And Osaka is surrounded by water, which puts them in a classic double-bind predicament. Rule #1 is: When an earthquake hits, you immediately get out of the building. But a tsunami often follows the earthquake and if one hits Osaka, most of the city would be completely inundated with water. So, in Osaka, you first leave the building, and if it’s still standing after the quake, you quickly run back upstairs to avoid being drowned. Now, how’s that for a great metaphor for life and death?
On my walk across the pink Yogadawa Bridge on a lovely Sunday morning, my last full day in Osaka, I came upon several gardeners, watering some decorative ginkgo trees in attractive white planters. The planters were ingenious. They had a nozzle on the top corner where the hose screwed in and there was a little drain screen at the bottom.

→ DATA EXTRACTS:

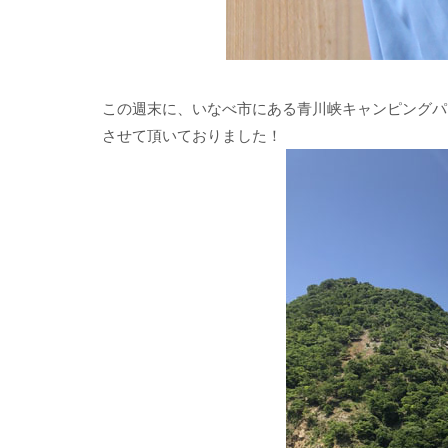
この週末に、いなべ市にある青川峡キャンピングパー
させて頂いておりました！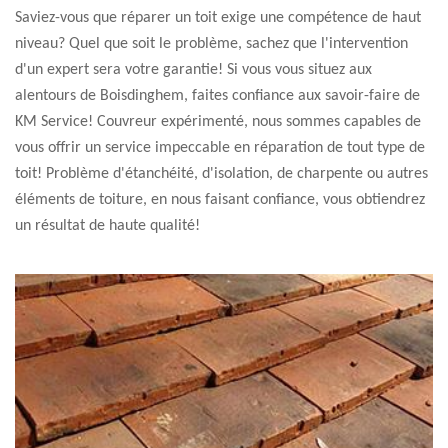
Saviez-vous que réparer un toit exige une compétence de haut
niveau? Quel que soit le problème, sachez que l'intervention
d'un expert sera votre garantie! Si vous vous situez aux
alentours de Boisdinghem, faites confiance aux savoir-faire de
KM Service! Couvreur expérimenté, nous sommes capables de
vous offrir un service impeccable en réparation de tout type de
toit! Problème d'étanchéité, d'isolation, de charpente ou autres
éléments de toiture, en nous faisant confiance, vous obtiendrez
un résultat de haute qualité!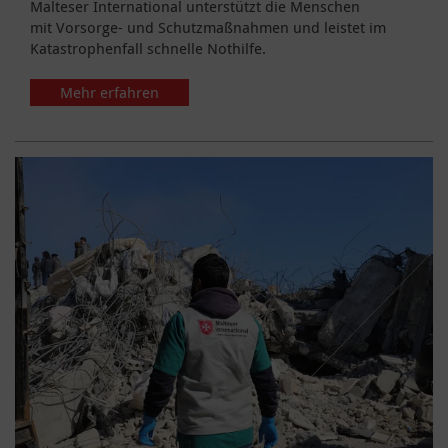
Malteser International unterstützt die Menschen
mit Vorsorge- und Schutzmaßnahmen und leistet im
Katastrophenfall schnelle Nothilfe.
Mehr erfahren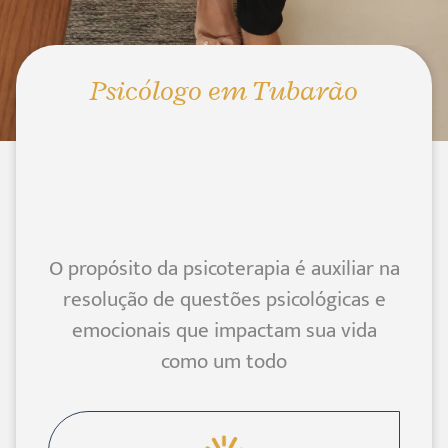
Psicólogo em Tubarão
O propósito da psicoterapia é auxiliar na
resolução de questões psicológicas e
emocionais que impactam sua vida
como um todo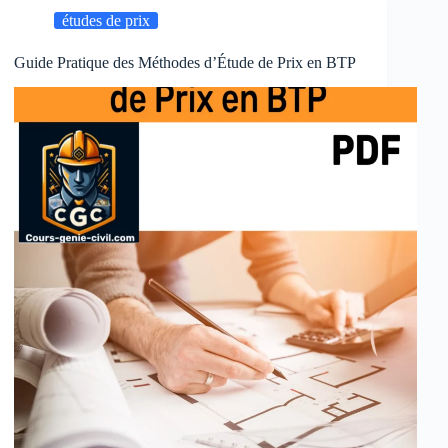
études de prix
Guide Pratique des Méthodes d’Étude de Prix en BTP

→ EXERCISE SET:
[1] In the Osaka passage, what color is the Yogadawa Bridge?
[2] Return the part of the Osaka passage that opens with the words containing "And Osaka is" and closes with "life and death?", copied word for word.

→ RESULTS FOR EACH TASK:
[1] Pink.

[2]
And Osaka is surrounded by water, which puts them in a classic double-bind predicament. Rule #1 is: When an earthquake hits, you immediately get out of the building. But a tsunami often follows the earthquake and if one hits Osaka, most of the city would be completely inundated with water. So, in Osaka, you first leave the building, and if it’s still standing after the quake, you quickly run back upstairs to avoid being drowned. Now, how’s that for a great metaphor for life and death?